Given entries below:
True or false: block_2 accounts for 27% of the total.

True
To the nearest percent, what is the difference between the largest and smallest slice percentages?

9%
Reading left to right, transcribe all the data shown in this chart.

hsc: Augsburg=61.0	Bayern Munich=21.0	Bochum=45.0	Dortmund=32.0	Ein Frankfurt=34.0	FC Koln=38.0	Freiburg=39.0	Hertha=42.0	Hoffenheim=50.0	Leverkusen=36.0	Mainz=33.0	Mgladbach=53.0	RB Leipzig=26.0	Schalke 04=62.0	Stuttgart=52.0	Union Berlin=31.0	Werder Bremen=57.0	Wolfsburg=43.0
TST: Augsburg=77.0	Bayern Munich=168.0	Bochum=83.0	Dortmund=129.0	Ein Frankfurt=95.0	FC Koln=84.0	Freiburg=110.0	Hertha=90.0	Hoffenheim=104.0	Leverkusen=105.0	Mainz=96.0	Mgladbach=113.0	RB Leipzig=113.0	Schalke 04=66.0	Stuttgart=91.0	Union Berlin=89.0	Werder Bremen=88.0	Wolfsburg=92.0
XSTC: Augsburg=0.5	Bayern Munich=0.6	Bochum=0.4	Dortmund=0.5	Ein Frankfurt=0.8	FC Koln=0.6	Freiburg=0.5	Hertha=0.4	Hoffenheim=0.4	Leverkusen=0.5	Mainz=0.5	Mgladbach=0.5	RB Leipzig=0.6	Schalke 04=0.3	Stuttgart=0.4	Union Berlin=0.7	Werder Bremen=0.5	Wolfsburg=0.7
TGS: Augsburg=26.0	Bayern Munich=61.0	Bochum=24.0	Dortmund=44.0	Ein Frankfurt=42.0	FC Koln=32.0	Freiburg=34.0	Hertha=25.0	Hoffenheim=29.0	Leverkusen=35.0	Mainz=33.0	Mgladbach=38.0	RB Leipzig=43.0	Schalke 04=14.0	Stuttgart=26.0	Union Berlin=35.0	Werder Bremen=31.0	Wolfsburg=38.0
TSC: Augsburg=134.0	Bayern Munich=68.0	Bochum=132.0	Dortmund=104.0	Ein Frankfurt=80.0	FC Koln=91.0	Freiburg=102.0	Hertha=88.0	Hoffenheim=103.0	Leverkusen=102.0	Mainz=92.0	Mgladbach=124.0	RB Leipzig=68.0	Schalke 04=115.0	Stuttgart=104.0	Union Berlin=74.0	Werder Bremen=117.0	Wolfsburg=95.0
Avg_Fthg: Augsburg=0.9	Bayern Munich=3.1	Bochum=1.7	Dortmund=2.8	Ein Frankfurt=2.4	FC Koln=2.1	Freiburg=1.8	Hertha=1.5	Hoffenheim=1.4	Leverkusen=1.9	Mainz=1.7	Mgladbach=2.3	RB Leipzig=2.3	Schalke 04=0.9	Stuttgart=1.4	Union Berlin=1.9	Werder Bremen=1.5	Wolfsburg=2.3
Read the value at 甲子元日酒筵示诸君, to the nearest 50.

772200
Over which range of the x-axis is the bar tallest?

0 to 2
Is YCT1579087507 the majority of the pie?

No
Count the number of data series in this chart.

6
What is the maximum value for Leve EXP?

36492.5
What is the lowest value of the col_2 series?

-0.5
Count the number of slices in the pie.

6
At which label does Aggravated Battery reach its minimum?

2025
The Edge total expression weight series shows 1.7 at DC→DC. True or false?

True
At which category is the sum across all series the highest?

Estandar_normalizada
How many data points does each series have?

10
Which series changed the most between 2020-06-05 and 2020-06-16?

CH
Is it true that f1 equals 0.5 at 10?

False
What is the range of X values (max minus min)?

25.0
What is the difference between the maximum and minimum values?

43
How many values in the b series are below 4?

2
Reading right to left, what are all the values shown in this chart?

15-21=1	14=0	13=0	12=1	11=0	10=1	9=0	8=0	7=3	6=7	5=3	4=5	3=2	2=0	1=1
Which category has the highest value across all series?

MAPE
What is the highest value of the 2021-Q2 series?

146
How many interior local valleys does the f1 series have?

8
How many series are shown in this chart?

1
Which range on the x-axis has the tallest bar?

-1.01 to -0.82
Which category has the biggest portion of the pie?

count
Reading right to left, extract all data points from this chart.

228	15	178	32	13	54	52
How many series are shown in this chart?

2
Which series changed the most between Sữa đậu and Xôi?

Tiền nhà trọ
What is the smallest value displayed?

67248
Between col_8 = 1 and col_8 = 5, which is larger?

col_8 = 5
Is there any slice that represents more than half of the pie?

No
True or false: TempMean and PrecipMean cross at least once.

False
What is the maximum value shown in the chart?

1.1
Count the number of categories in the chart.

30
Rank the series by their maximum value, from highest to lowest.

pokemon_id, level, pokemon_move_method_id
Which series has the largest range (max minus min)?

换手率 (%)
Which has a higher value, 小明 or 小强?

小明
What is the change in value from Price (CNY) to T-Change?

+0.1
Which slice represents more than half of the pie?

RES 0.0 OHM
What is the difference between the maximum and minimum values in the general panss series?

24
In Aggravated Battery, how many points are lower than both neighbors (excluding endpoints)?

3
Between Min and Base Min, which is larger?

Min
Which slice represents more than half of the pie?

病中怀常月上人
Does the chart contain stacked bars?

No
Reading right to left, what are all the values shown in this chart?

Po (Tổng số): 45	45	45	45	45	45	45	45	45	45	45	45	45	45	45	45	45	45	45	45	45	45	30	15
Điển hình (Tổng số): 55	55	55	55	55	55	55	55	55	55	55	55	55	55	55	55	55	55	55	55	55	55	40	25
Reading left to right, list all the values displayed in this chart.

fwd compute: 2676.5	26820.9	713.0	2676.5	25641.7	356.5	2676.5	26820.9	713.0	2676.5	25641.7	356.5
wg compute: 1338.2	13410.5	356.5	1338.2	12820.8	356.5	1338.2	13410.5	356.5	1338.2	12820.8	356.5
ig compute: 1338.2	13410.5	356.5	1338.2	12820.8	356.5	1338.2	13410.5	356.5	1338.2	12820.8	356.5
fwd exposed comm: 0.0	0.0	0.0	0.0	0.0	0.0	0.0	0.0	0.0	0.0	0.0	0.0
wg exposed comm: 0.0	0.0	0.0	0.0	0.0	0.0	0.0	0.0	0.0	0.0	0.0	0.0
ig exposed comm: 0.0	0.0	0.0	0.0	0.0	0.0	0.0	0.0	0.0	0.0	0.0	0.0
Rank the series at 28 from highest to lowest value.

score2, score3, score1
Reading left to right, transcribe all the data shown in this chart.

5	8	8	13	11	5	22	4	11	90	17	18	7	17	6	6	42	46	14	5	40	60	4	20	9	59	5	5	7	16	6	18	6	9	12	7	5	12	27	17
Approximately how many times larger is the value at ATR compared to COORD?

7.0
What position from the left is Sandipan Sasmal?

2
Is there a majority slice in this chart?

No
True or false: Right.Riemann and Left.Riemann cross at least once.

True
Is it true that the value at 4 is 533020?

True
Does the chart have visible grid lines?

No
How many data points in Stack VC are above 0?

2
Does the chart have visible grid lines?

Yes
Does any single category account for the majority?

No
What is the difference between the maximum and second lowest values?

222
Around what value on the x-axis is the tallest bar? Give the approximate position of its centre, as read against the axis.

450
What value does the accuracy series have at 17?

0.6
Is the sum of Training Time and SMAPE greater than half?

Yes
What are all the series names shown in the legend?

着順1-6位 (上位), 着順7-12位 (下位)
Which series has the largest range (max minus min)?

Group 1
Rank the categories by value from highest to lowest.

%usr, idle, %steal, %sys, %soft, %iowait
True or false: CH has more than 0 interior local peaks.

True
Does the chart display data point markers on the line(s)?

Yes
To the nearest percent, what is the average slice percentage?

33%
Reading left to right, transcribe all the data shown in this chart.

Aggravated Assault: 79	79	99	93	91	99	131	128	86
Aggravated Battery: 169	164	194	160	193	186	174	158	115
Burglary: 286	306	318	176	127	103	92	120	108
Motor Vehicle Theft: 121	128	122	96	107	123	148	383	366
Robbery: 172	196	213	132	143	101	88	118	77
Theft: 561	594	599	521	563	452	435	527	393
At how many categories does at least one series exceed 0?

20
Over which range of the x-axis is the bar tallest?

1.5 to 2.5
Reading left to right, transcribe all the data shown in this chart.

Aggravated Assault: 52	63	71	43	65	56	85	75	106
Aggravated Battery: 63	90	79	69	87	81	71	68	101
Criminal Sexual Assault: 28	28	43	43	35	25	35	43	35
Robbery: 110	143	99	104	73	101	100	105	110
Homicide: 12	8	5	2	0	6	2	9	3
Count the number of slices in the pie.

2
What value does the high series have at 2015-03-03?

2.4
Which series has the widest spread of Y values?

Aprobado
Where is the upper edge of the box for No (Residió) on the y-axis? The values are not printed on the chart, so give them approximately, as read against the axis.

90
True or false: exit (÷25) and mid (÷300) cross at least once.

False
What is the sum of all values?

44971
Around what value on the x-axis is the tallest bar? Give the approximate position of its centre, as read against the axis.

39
End of Given entries.
### The task
Put the lines starting at "Tiền nhà trọ" and ending at "Does the chart contain stacked bars?" into a JSON list of strings, with one string per line and blank lines omitted.

### Exercise response
[
  "Tiền nhà trọ",
  "What is the smallest value displayed?",
  "67248",
  "Between col_8 = 1 and col_8 = 5, which is larger?",
  "col_8 = 5",
  "Is there any slice that represents more than half of the pie?",
  "No",
  "True or false: TempMean and PrecipMean cross at least once.",
  "False",
  "What is the maximum value shown in the chart?",
  "1.1",
  "Count the number of categories in the chart.",
  "30",
  "Rank the series by their maximum value, from highest to lowest.",
  "pokemon_id, level, pokemon_move_method_id",
  "Which series has the largest range (max minus min)?",
  "换手率 (%)",
  "Which has a higher value, 小明 or 小强?",
  "小明",
  "What is the change in value from Price (CNY) to T-Change?",
  "+0.1",
  "Which slice represents more than half of the pie?",
  "RES 0.0 OHM",
  "What is the difference between the maximum and minimum values in the general panss series?",
  "24",
  "In Aggravated Battery, how many points are lower than both neighbors (excluding endpoints)?",
  "3",
  "Between Min and Base Min, which is larger?",
  "Min",
  "Which slice represents more than half of the pie?",
  "病中怀常月上人",
  "Does the chart contain stacked bars?"
]